| I am fine with all of the above. The problem is that our increasing focus on solutions someone can monetize and make a mint off of are steadily crowding out other options. YC has a lot of power. Adding their muscle to the goal of finding business solutions to health issues is very likely to deepen that problem. I quit taking the flu vax years ago and have done better since. In the eyes of some people, this makes me a nutcase antivaxxer even though flu vaccines are not required. When I was growing up, anyone getting vaccinated was a success. People who didn't weren't all that uncommon. Now we are shooting for 100% of the population being vaccinated and you need to justify not getting it. The further we go down this road, the more those options narrow rather than expand. I am some nutter who "lives in a bubble" for preferring to limit my exposure to germs as effective prevention rather than live on prophylactic antibiotics all the time, never mind that one of the outcomes of putting people with CF on antibiotics constantly is a high incidence of C-dif infections which are then treated by surgically removing your colon. Limiting my exposure to other people and their germs is not viewed as a reasonable choice for avoiding that outcome. I am not seeing similar amounts of muscle put into policy changes that are more family friendly, people friendly etc. Saying there is nothing wrong with developing this stuff ignores the context in which this is occurring. If all of the above were equally accepted answers, I would not get so much ugly and threatening push back for talking about the choices I have made. I should not need to defend the idea that I would just rather not be sick, thanks, and I am willing to limit my social life to have that. But I get outright attacked for that. So you would be wise to be a tad more skeptical about where such things lead. They tend to lead to promoting one path over another, at the expense of the other, rather than a broadening of options. |
How much effort do you think it would take to force the adult population into "healthy lifestyle" (as defined by the usual good diet and lots of exercise, etc.)? How would one even do that? I can't imagine anything over a) upending the industrial revolution and getting us all back to the farmer's life, b) just forcing everyone by arbitrary government restrictions on everything, or c) doing massive brainwashing of everyone. All of those strategies are infeasible, and could have bad side effects.

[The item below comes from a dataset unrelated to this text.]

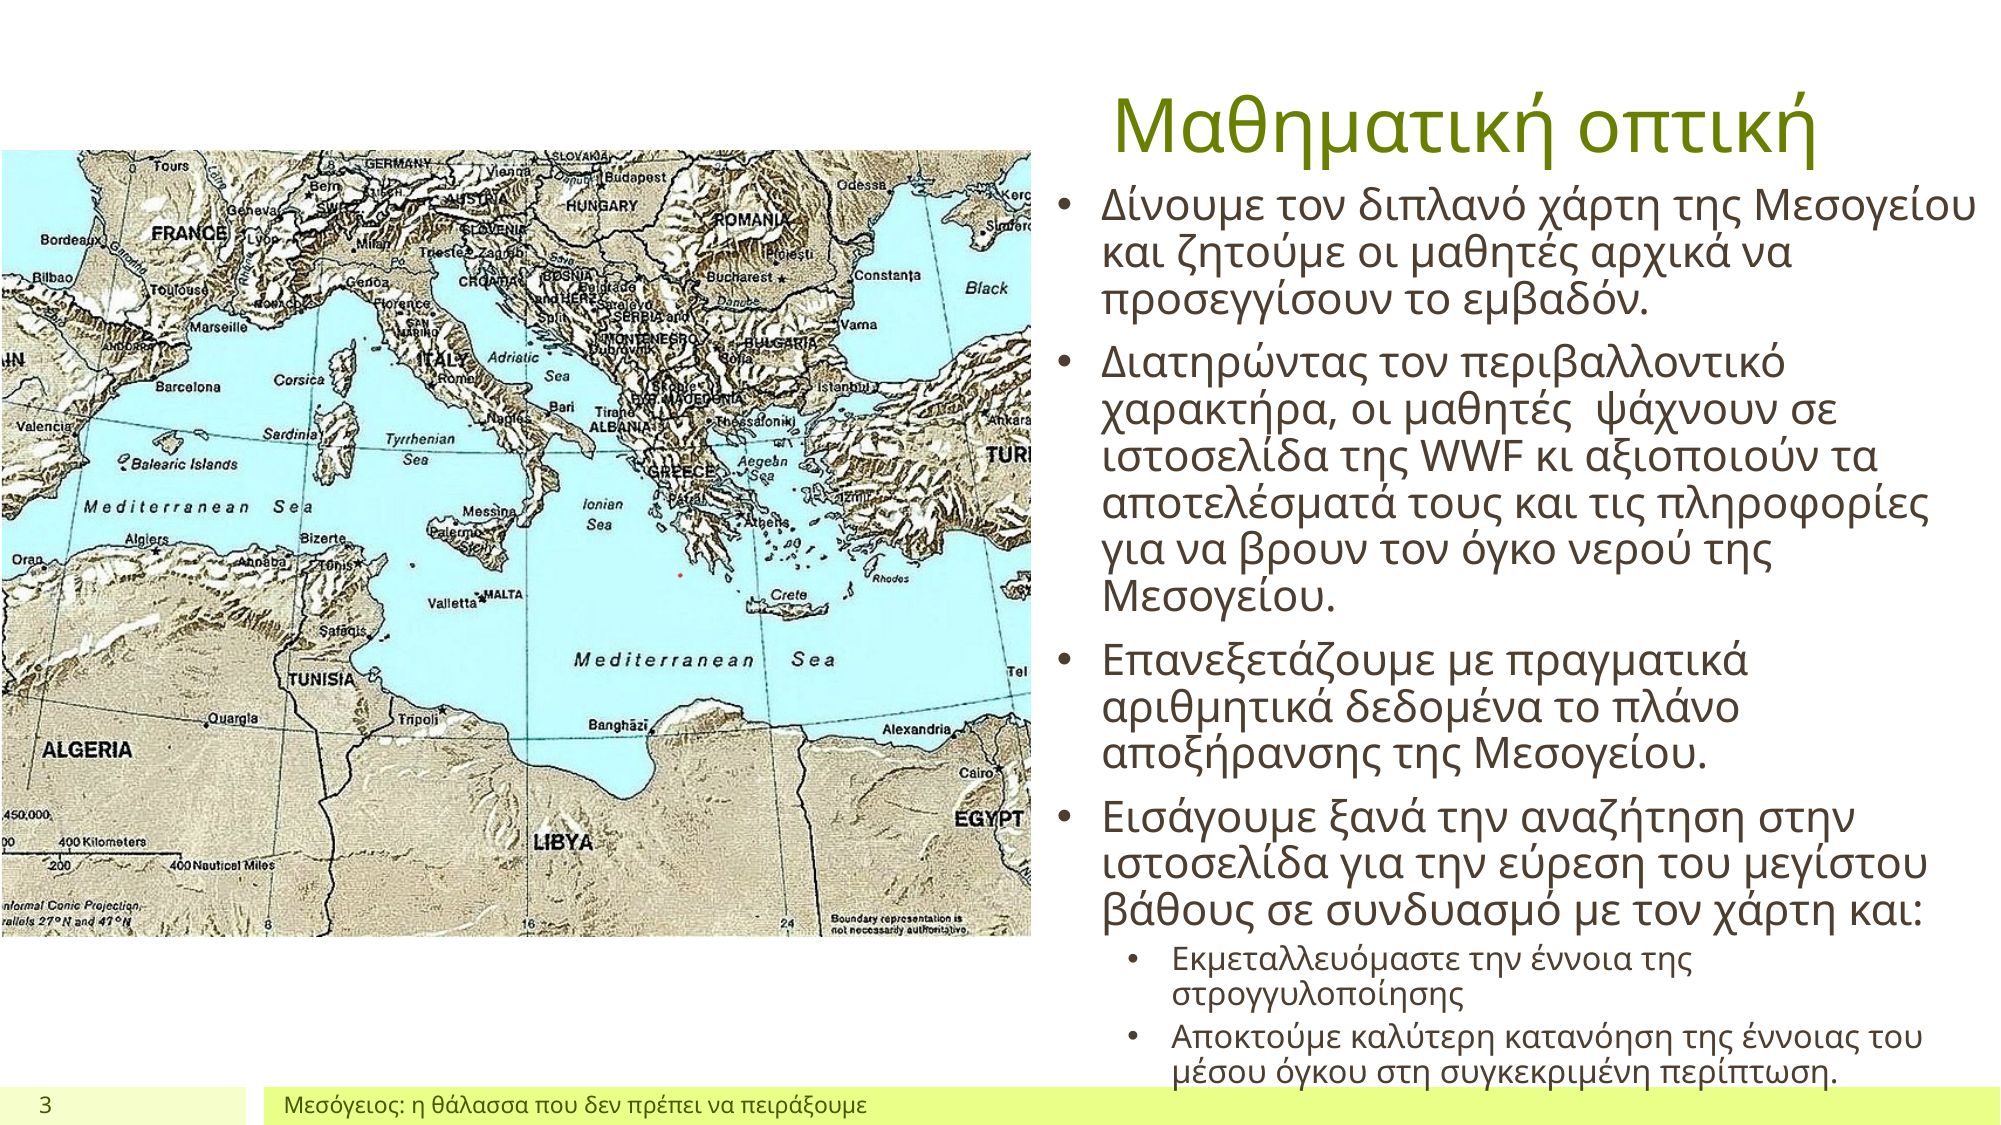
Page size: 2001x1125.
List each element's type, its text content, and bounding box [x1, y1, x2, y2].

OTOH money spent on biomedical research can lead to figuring out one cause of one disease, and a subsequent cure. Then another. Then another. A lot of those could allow us to sidestep the lifestyle requirements, which I believe to be a good outcome. It expands options. (This - using medicine to not change lifestyle being good - is where I think our beliefs strongly differ.)
--
> I am some nutter who "lives in a bubble" for preferring to limit my exposure to germs as effective prevention rather than live on prophylactic antibiotics all the time,
What? Who on Earth does "prophylactic antibiotics"? I thought this was restricted to surgery and some other very special cases...
> Limiting my exposure to other people and their germs is not viewed as a reasonable choice for avoiding that outcome.
This is a very reasonable strategy and is often used, but has lifestyle costs, so people avoid doing it anyway... No blame to be put on doctors for that one.
> When I was growing up, anyone getting vaccinated was a success. People who didn't weren't all that uncommon. Now we are shooting for 100% of the population being vaccinated and you need to justify not getting it.
When you were growing up, polio was a thing. Now, it isn't. There's not just a correlation there, there's actual causation. We're shooting for 100% vaccination for some of the things, because vaccines work, and happen to work superlinearly - the more people are vaccinated, the more likely it is those who are not vaccinated will not get infected either. And some people can't be vaccinated for health reasons, so they rely on that so-called "herd immunity".